Data -
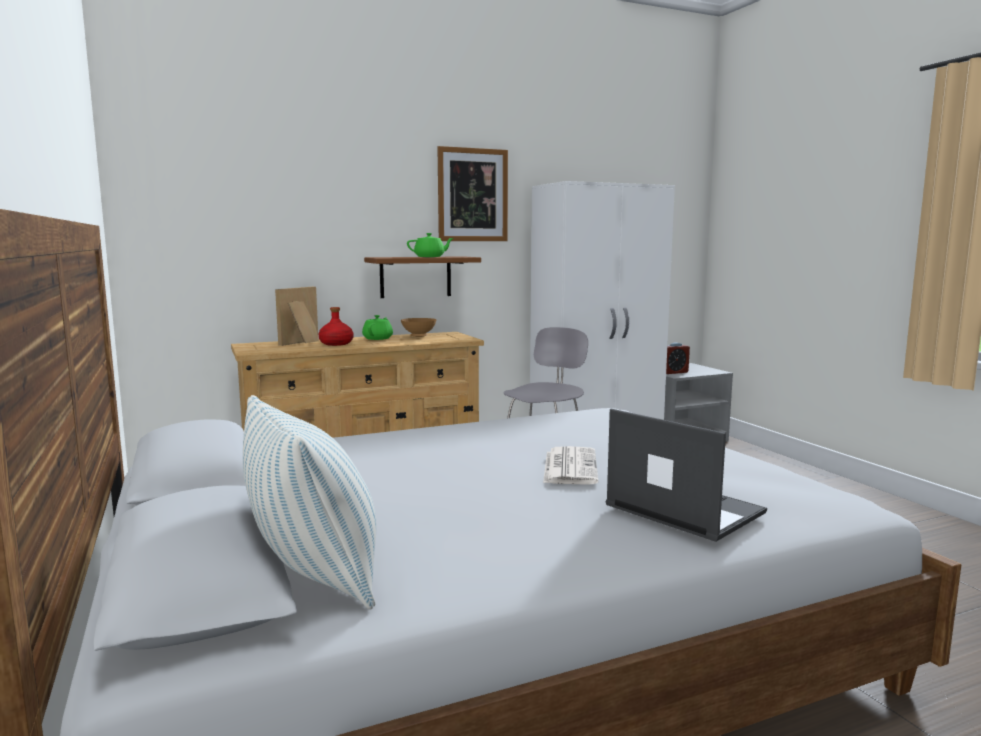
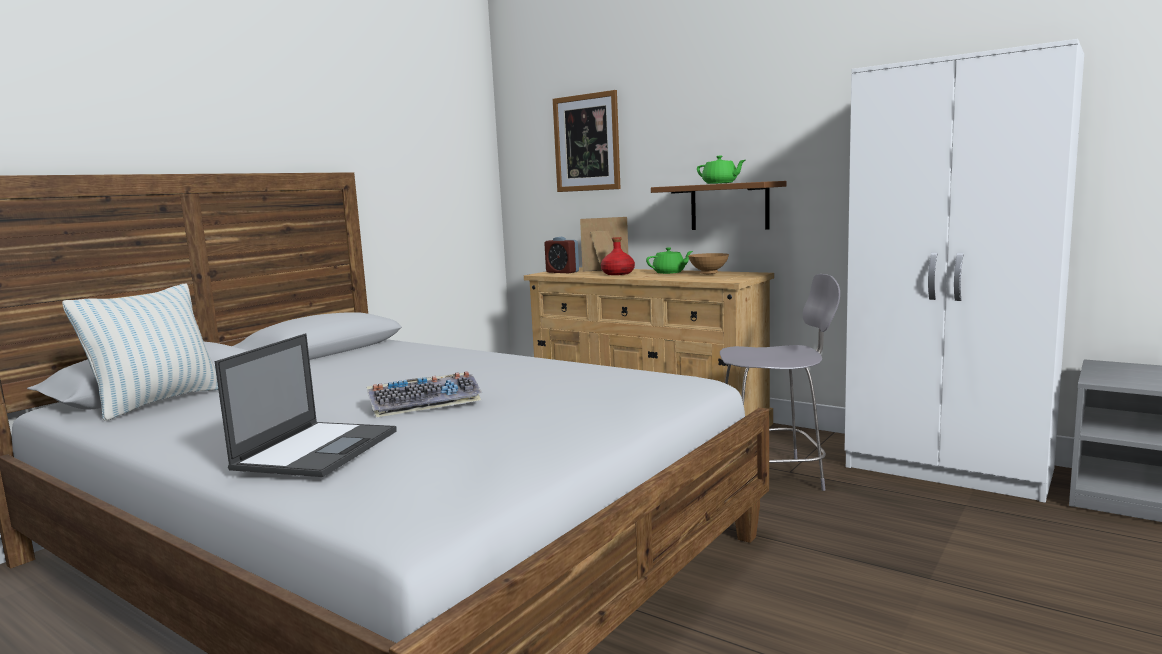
camera: 60 degrees right, 0 degrees up
(472, 195) = (799, 103): picture -> picture (586, 143)
(569, 467) = (426, 402): newspaper -> keyboard
(673, 372) = (1118, 376): alarm clock -> alarm clock (562, 272)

Requirement -
Output all the material above exactly once more, leaving every picture out.

Response area -
camera: 60 degrees right, 0 degrees up
(472, 195) = (799, 103): picture -> picture (586, 143)
(569, 467) = (426, 402): newspaper -> keyboard
(673, 372) = (1118, 376): alarm clock -> alarm clock (562, 272)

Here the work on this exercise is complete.